Tue Apr 26th, 2011 at 02:34:17 PM EST
In the comment thread to my last diary, 'Bubbles' Greenspan came up. And while I despise Chairman Bubbles as much as the next guy, I think it's important to despise 'Bubbles' for the right reasons. To whit:
Greenspan took care of keeping interest rates low. This bred a series of asset bubbles, culminating in the real estate bubble which began deflating in 2007
Relaxation of lending standards and margin requirements make bubbles. Low interest rates have nothing to do with it. You get bubbles at 7 % rates. You get bubbles at 3 % rates. You get bubbles at 0 % rates. Hell, the broker's rate touched 12 % for a while during the spring of 1929. When you have that sort of short-term returns to speculative activity, fiddling with the rediscount rate barely amounts to a rounding error.

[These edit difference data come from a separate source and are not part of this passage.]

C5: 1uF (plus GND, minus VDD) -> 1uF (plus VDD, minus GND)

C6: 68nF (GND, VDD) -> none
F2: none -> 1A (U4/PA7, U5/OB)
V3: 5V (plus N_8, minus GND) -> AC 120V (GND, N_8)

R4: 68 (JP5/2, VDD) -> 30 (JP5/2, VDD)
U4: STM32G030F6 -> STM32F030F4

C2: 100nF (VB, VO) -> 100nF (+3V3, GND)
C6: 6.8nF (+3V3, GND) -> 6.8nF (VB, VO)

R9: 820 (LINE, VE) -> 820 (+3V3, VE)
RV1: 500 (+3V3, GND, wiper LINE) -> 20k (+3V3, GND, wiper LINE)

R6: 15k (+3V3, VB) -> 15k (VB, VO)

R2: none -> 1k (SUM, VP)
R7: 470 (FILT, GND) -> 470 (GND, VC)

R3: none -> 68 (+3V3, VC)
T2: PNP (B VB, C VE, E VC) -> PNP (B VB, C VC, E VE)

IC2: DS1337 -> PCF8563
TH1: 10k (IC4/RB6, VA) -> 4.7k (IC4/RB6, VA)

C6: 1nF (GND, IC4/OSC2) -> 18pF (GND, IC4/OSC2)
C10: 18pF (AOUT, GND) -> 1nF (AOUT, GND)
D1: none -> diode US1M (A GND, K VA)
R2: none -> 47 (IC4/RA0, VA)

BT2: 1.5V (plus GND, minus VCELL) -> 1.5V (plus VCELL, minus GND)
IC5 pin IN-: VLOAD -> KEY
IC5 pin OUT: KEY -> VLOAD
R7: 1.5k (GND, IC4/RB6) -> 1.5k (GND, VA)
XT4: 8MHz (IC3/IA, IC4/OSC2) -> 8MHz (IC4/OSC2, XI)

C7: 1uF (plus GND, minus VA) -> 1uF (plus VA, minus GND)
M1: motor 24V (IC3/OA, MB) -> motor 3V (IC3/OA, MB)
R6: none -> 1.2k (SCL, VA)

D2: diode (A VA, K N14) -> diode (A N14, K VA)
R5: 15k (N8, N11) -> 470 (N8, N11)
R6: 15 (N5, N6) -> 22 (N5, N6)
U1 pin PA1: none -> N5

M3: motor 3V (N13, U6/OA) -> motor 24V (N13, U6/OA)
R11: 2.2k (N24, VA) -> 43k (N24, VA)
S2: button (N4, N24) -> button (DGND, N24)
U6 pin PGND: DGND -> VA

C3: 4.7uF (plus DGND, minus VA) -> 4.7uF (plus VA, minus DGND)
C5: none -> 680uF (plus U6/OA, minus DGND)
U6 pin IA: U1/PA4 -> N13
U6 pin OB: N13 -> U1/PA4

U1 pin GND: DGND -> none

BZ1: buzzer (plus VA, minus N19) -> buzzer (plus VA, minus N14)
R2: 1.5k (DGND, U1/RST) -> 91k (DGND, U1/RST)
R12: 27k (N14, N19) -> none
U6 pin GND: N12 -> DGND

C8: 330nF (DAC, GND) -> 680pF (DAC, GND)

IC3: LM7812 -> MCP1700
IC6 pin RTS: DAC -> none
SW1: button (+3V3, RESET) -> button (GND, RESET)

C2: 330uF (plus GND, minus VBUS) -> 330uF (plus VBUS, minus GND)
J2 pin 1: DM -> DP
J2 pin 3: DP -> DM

Yes, you can kill a debt bubble by jacking up interest rates, in the same way that you can kill inflation by jacking up interest rates: By killing your economy so dead that nobody has the confidence required for price increases or borrowing. That is the stupid way to do it.
The smart way to do it is by jacking up margin requirements, because that leaves interest rates unchanged for viable borrowers and sends them through the roof for Ponzi scams.
The "low interest rates lead to bubbles" narrative is a right-wing narrative. You do not want to push that. The reality-based narrative is "low margin requirements lead to bubbles."
Greenspan fueled the bubble by cheerleading on the bubble, by lobbying against all meaningful regulatory reform, by failing to police the Fed's member banks. He did not fuel the bubble by not killing the American economy completely dead in 2003, any more than convenience store clerks encourage robberies by not having capsules of sarin gas under the counter.